2.5.2. Analyser les effets de la relation d’enquête

Analyser les effets que la relation d’enquête produit sur les discours constitue une des façons de garantir les conditions de validité des résultats.

Pierre Bourdieu dénonce l’idée d’une connaissance pure et considère la question de la neutralité, de la non-directivité dans le cadre d’un entretien comme une illusion. Toute relation d’enquête en tant qu’elle est aussi une relation sociale implique des distorsions, des déséquilibres qui produisent des effets sur les résultats obtenus. Il s’agit donc d’identifier et de maîtriser, pendant l’entretien comme au moment de l’analyse des discours, les effets que produit la structure sociale qui se dissimule derrière la rencontre entre un enquêteur et un enquêté. Il est donc essentiel d’essayer «‘de porter au jour la représentation que l’enquêté se fait de la situation, de l’enquête en général, de la relation particulière dans laquelle elle s’instaure, des fins qu’elle poursuit, et d’expliciter les raisons qui le poussent à accepter d’entrer dans l’échange. C’est en effet à condition de mesurer l’ampleur et la nature du décalage entre l’objet de l’enquête tel qu’il est perçu et interprété par l’enquêté et l’objet que l’enquêteur lui assigne, que celui-ci peut essayer de réduire les distorsions qui en résultent, ou, du moins, de comprendre ce qui peut-être dit et ce qui ne le peut pas, les censures qui empêchent de dire certaines choses et les incitations qui encouragent à en accentuer d’autres’» 148 .

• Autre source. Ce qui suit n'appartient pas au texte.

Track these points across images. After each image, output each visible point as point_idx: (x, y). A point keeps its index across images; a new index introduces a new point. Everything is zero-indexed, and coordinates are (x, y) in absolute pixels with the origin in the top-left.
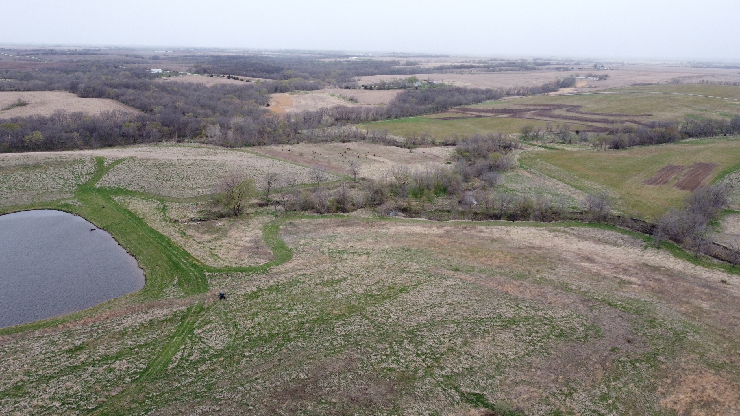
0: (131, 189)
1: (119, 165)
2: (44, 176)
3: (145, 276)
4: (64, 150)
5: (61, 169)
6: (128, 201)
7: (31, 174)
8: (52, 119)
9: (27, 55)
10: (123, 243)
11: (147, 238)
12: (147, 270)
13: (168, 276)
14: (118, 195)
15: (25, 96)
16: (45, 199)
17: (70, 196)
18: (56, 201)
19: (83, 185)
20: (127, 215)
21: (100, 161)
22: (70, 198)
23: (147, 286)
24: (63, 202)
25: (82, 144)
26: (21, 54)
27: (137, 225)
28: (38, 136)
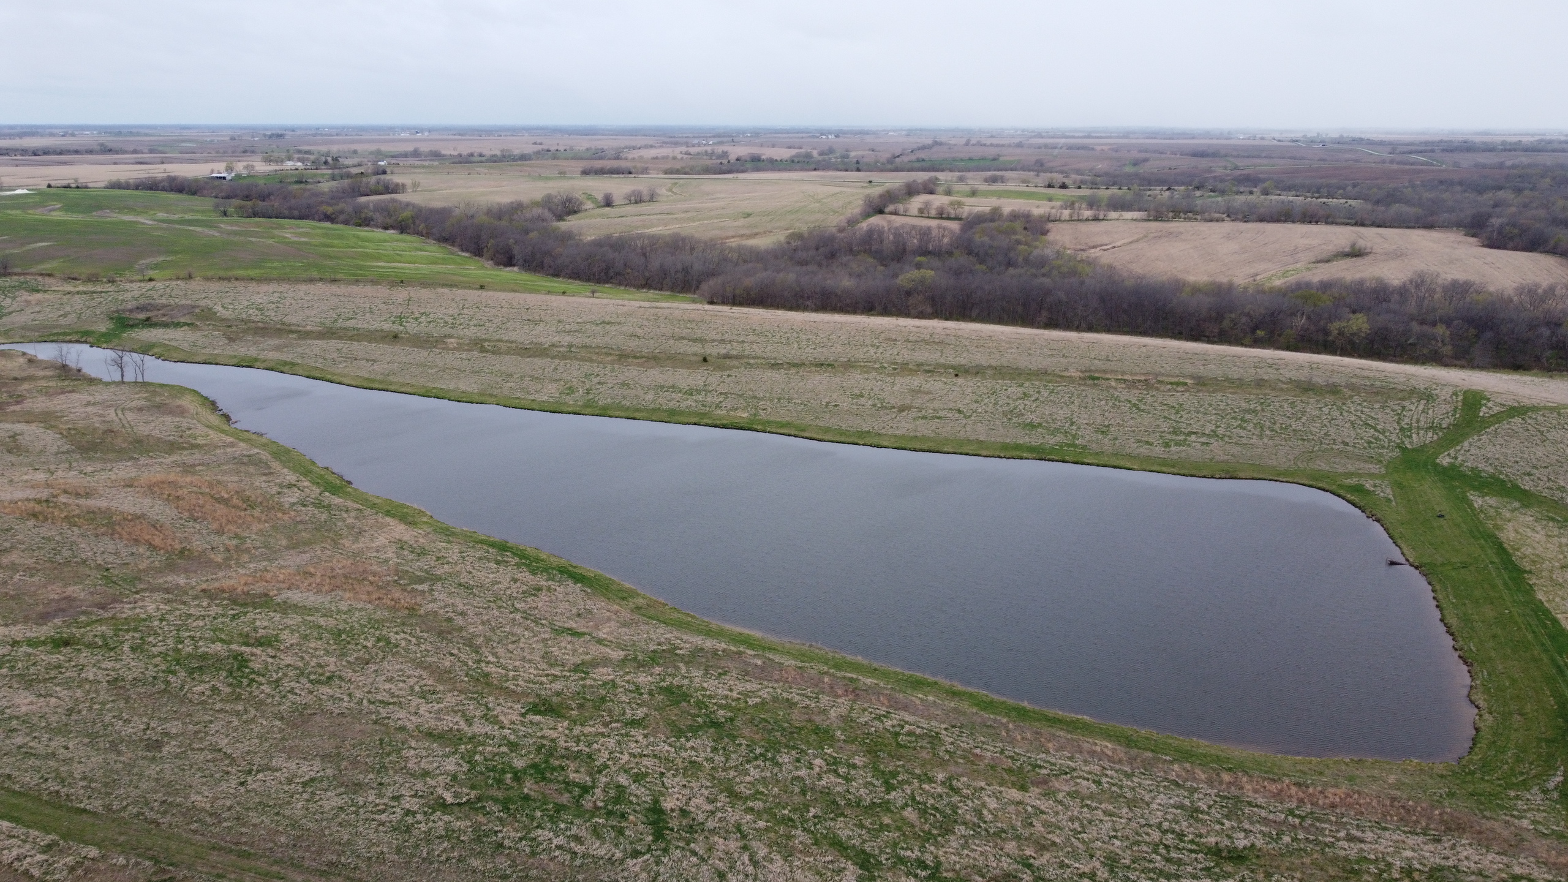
0: (1526, 484)
1: (1518, 420)
2: (1336, 414)
3: (1477, 730)
4: (1405, 362)
5: (1377, 406)
6: (1508, 515)
7: (1312, 405)
8: (1403, 292)
9: (1411, 152)
10: (1453, 621)
11: (1520, 628)
12: (1487, 716)
13: (1540, 755)
14: (1487, 494)
15: (1369, 236)
16: (1322, 465)
17: (1373, 471)
18: (1341, 474)
19: (1413, 450)
20: (1489, 552)
21: (1472, 401)
22: (1372, 476)
23: (1471, 761)
24: (1353, 481)
25: (1450, 353)
26: (1398, 151)
27: (1505, 584)
28: (1359, 324)
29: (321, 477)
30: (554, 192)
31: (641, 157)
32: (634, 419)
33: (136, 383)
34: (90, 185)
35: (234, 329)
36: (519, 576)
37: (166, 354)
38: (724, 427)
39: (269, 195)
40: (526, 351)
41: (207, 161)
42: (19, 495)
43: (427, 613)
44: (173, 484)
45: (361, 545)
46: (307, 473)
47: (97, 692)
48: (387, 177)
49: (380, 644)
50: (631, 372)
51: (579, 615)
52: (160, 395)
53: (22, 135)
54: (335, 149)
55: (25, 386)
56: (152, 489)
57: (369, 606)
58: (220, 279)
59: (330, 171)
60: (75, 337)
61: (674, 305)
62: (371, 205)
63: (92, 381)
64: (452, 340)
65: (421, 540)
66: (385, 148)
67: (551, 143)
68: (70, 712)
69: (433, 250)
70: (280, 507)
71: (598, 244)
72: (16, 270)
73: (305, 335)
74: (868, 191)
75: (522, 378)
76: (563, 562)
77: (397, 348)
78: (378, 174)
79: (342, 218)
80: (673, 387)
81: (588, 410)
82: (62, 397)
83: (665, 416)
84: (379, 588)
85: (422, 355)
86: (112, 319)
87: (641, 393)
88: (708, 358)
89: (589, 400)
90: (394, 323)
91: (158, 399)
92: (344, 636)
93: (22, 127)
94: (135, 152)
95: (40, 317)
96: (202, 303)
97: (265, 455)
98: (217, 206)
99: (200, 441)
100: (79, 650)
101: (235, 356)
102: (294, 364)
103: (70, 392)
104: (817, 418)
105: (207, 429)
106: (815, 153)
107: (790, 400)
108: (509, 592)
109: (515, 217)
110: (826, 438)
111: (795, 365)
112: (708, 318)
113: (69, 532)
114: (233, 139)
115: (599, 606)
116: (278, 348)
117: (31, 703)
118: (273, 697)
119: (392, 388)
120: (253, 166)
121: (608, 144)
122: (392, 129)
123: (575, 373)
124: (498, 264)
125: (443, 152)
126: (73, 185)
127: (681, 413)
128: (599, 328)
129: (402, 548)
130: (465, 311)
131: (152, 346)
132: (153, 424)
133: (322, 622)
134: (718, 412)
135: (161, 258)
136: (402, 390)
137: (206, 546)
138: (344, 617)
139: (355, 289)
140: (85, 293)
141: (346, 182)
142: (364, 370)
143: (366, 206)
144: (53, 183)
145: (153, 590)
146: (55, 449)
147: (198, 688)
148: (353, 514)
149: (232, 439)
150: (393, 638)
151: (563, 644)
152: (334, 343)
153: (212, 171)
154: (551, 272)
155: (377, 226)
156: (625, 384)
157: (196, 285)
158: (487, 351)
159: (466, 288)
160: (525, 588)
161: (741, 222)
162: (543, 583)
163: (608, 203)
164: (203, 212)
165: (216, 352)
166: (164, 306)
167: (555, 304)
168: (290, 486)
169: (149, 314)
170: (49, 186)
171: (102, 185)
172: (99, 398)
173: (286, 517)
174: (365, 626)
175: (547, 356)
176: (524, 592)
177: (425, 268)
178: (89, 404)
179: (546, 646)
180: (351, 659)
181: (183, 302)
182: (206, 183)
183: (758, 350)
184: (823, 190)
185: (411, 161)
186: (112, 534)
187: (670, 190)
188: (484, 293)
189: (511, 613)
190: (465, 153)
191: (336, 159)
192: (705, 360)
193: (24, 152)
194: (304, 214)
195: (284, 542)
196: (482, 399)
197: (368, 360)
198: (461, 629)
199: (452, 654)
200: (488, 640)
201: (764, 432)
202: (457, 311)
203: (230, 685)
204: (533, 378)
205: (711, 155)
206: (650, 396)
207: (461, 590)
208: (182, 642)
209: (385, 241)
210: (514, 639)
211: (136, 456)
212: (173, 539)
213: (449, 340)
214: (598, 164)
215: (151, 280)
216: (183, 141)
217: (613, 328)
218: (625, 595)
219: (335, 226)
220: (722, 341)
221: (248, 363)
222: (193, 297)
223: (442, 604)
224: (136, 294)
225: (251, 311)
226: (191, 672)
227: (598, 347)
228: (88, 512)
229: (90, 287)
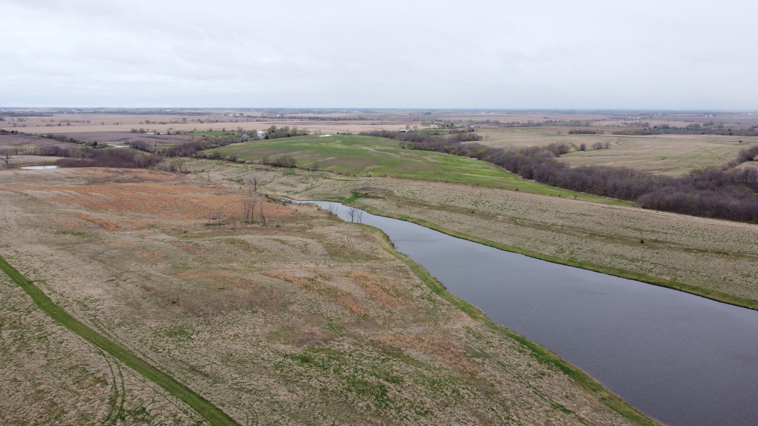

Lorsque j’interrogeais des actifs, la relation d’enquête représentait la rencontre entre une étudiante et un individu non-étudiant. Dès le début de la recherche, je m’aperçus que les relations entre étudiants et actifs étaient plus ou moins conflictuelles. Actualisant en quelque sorte la configuration relationnelle qui était objet de l’analyse, il apparaissait indispensable de réfléchir sur les effets que pouvaient produire la relation d’enquête sur les discours des actifs. L’exigence était également d’assurer les actifs de la neutralité de ma position, comme de réduire la distance sociale qui existait entre eux et moi. Il s’agissait d’inviter les actifs à parler ‘‘librement’’ sans pour autant nier les enjeux qui se dissimulaient de fait derrière cette rencontre. Il était particulièrement important qu’ils n’aient pas le sentiment d’être jugés. La connaissance progressive de la configuration des relations entre actifs et étudiants, m’a permis de mieux saisir et gérer, au fur et à mesure de l’enquête et dans la conduite même de l’entretien, les effets comme les enjeux de la situation d’interview. L’enjeu était autre en ce qui concerne les étudiants : il s’agissait plutôt de cerner les effets d’une familiarité de position. Il était nécessaire dans les deux cas, d’identifier les informations susceptibles d’être omises ou au contraire mises en avant, ainsi que l’image d’eux-mêmes que les habitants avaient intérêt à m’imposer du fait de la particularité de la relation d’enquête 149 .

Afin de mieux analyser les effets de la situation d’enquête, j’écrivais sur mon journal de terrain ce qui avait été dit par les enquêtés lors du premier contact téléphonique, comme mes premières impressions ou analyses concernant l’entretien. Je précisais notamment la façon dont il s’était déroulé, ce qui avait été dit hors enregistrement, les sentiments et impressions que j’avais pu ressentir, les commentaires ou questions de l’enquêté concernant la recherche, etc.

Notes
148.

BOURDIEU, 1993, p. 905.

149.

Les effets de la situation d’enquête ainsi que ses enjeux seront exposés au fil de la présentation des résultats de la recherche.